The radar system at Barking Sands detected and tracked a target missile launched from an Air Force C-17 Globemaster cargo jet over the ocean southwest of Kauai. The Aegis weapon system used the tracking information to launch an SM-3 Block IB Threat Upgrade guided missile from Kauai to intercept and destroy the target, the Missile Defense Agency said.
Aegis Ashore is a land-based missile defense system nearly identical to the Aegis systems on Navy cruisers and destroyers.
The complex on Kauai includes a Mark 41 launcher, a four-story building with a SPY-1 radar and three 125-foot test towers.
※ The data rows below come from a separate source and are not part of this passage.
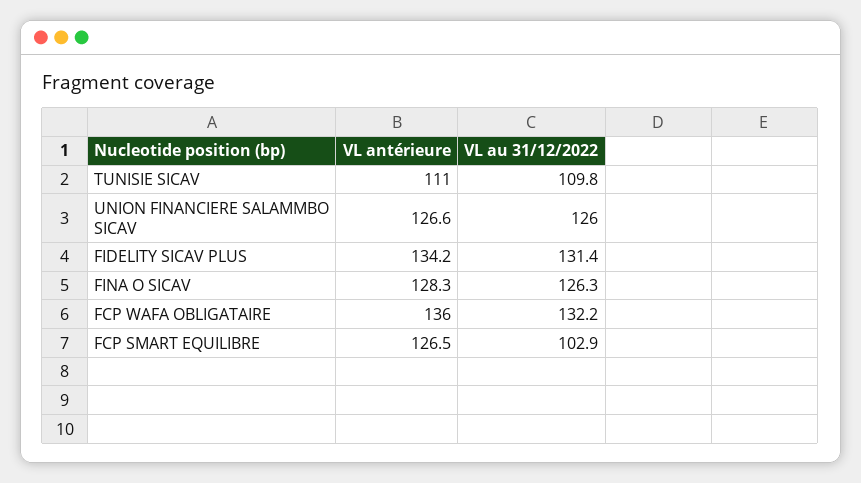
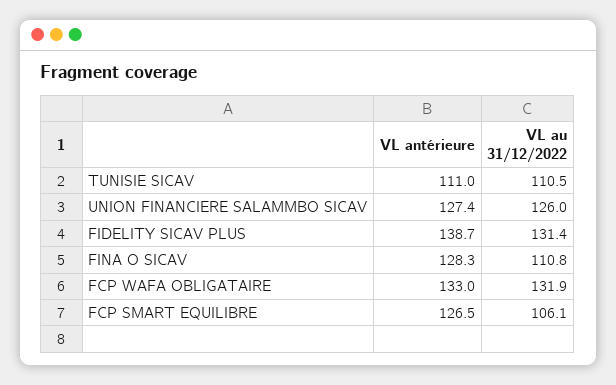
  {
    "VL antérieure": {
      "TUNISIE SICAV": 111,
-     "UNION FINANCIERE SALAMMBO SICAV": 126.6,
+     "UNION FINANCIERE SALAMMBO SICAV": 127.4,
-     "FIDELITY SICAV PLUS": 134.2,
+     "FIDELITY SICAV PLUS": 138.7,
      "FINA O SICAV": 128.3,
-     "FCP WAFA OBLIGATAIRE": 136,
+     "FCP WAFA OBLIGATAIRE": 133,
      "FCP SMART EQUILIBRE": 126.5
    },
    "VL au 31/12/2022": {
-     "TUNISIE SICAV": 109.8,
+     "TUNISIE SICAV": 110.5,
      "UNION FINANCIERE SALAMMBO SICAV": 126,
      "FIDELITY SICAV PLUS": 131.4,
-     "FINA O SICAV": 126.3,
+     "FINA O SICAV": 110.8,
-     "FCP WAFA OBLIGATAIRE": 132.2,
+     "FCP WAFA OBLIGATAIRE": 131.9,
-     "FCP SMART EQUILIBRE": 102.9
+     "FCP SMART EQUILIBRE": 106.1
    }
  }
The 21-foot-6-inch SM-3 missiles, which cost $9 million to $10 million apiece for Block IA versions, use a kinetic warhead that smashes into a ballistic missile, destroying it.
The Aegis Ashore system is being installed in Romania and might be deployed in Poland.
“Today’s test demonstrated that the same Aegis ballistic missile defense capability that has been fielded at sea and operational for years will soon be operational ashore as part of the European Phased Adaptive Approach Phase 2 capability in Romania,” said Vice Adm. James Syring, the missile agency director.
The Missile Defense Agency did not immediately release photos or videos from Wednesday’s launch.
A missile launched from the facility in May 2014 created strange lights in the sky from condensed vapor trails. A missile target was not launched in last year’s test flight. There were no immediate reports of lights in the sky from Wednesday’s test, and the missile agency did not announce the time that the test took place.